Well I don't know what your personal circumstances are but I can see that their might be some incremental value in your piece of paper because it might let you move on to more technical/responsible work, which is why they might want to invest in you and pay you more, and there might be a good reason for giving you a larger slice of the public sector salary "cake".

But the issue that I am concerned with is not the relative size, but that the country can only afford to pay fr a certain level of public services, and cost of the public services that are purchased should bear some relation to the taxes raised.

The skill of government is to balance priorities. The easiest thing to do is to pay generous salaries to unlimited public sector workers, paid for with borrowed money and passing the cost to later generations.

Everybody likes a free lunch, but this government is taking the mickey.

Steven_L said...

They completely lost control of spending years ago. The only way Cameron will be able to extert any control will be to cut headline budgets.

I once worked in a council where the head of environmental health was an ex-greenpeace activist. I'd estimate he spent 20% of his budget performing non-statutory functions, effectively promoting his own political views.

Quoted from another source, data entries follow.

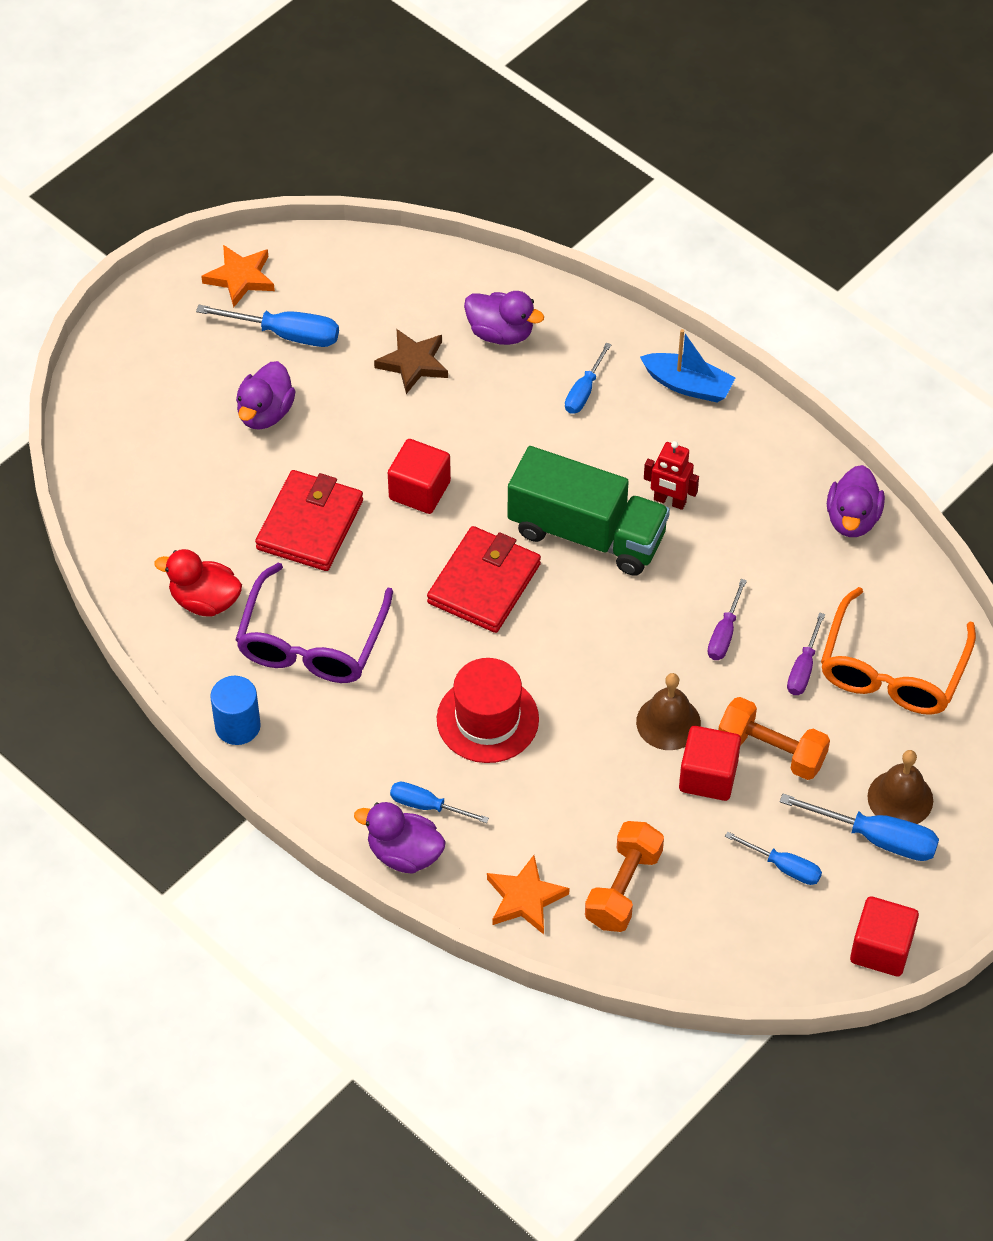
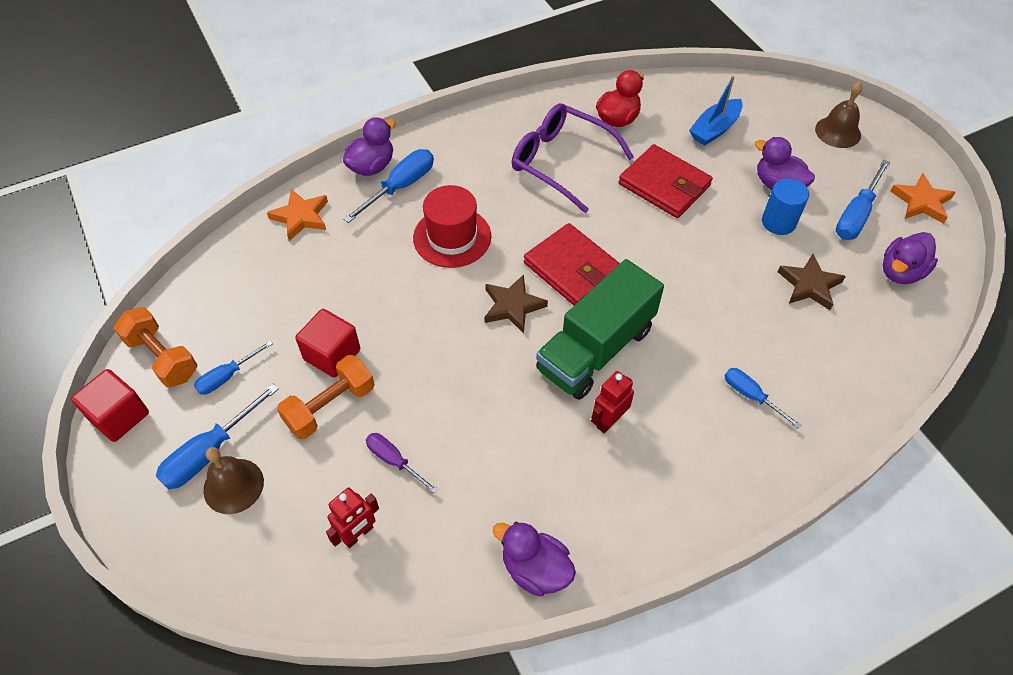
camera: 110 degrees right, 0 degrees up
blue cylinder [210,676,261,745] -> blue cylinder moved to [762,179,809,235]
red cube [388,439,451,514] -> none
blue screwdriver [390,782,489,823] -> blue screwdriver [343,149,434,223], size x1.57
purple duck [464,291,544,345] -> purple duck moved to [883,232,938,284]
orange dumbbell [585,821,664,932] -> orange dumbbell moved to [114,307,197,387]
brown bell [636,673,701,750] -> brown bell moved to [815,82,862,148]
blue boat [640,329,736,403] -> blue boat moved to [689,76,743,146]
purple screwdriver [707,579,747,660] -> none
orange glasses [821,587,976,715] -> red robot [326,488,379,548]
none -> brown star [485,274,548,334]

If he was told to cut his budget by 10% would he cut half of his pet projects or reduce statutory services? I don't know.

The easy way to save money in the public sector would of course be to start sacking all the people can't do their jobs. That'll never hapen either. Cameron and Osborne will just have to lop as much as they can off the various budgets at cabinet level and hope it works out OK.

Alex said...

They probably lost control of spending the way a fireman loses control of water, by spraying it around, mostly because central government let them.

The easiest thing to do is to switch off some of their cash and then send in external auditors to make sure what they are spending is being spent properly.

It is surprising how a little bit of rigour and discipline can cut budgets.

Steven_L said...

Who will make council chiefs and quangocrats go through with the external auditors recommendations?

We've had external auditors before, they told us we were 25% overmanned. The head honchos just ignored this recommendation and took on more people to implement the other recommendations in their report.

Bill Bell said...

This is all fatuous nonsense anyway, you want to rescue the economy by sacking half a million people in an economy drive? Go ahead.

The main cost expansion in government at the moment is the use of contractors who negotiate price and terms with badly incentivised central bureaucrats.

What this leads to is programs like the NHS IT project which is undoubtedly going to be an expensive disaster, over budget, delayed and not fit for purpose.

The King of Wrong said...

Bill: sacking half a million people will save at least £10bn/year in wages. I consider that to be quite a good thing to be doing in an economy drive!

Redundancies (and the inevitable dole costs) are sad, but it's better than paying people to do useless paperwork which will then be processed by more people in non-jobs. It's recognised that Full Employment is a pipedream, but much of the public sector is devoted to doing things that don't need doing. That is an expensive waste and needs cutting.

Let's put the £10bn another way: Do you prefer 250 basis points on VAT? One or two pence on basic rate income tax? Or, equivalently, on NI up to the UEL? Or, instead of job cuts, a 10-20% pay cut across the entire public sector so that expenditure balances receipts?

Alex said...

Bill, thanks for posting. I don't think it matters whether the extra expenditure goes in high salaries (they are high particularly when pensions are included), the staffing levels (they are also excessive), or the cost of non-salary expenditure (I have blogged about some of those that are known to me and on which I feel qualified to comment). so long as we have a government that thinks it is not only worthwhile, but "good" for the economy to spend as much as possible, then we are all going to be in a mess.

As I have blogged a couple of weeks ago the assumption that Keynesian stimuli will always work doesn't necessarily hold in modern international and unbalanced economies.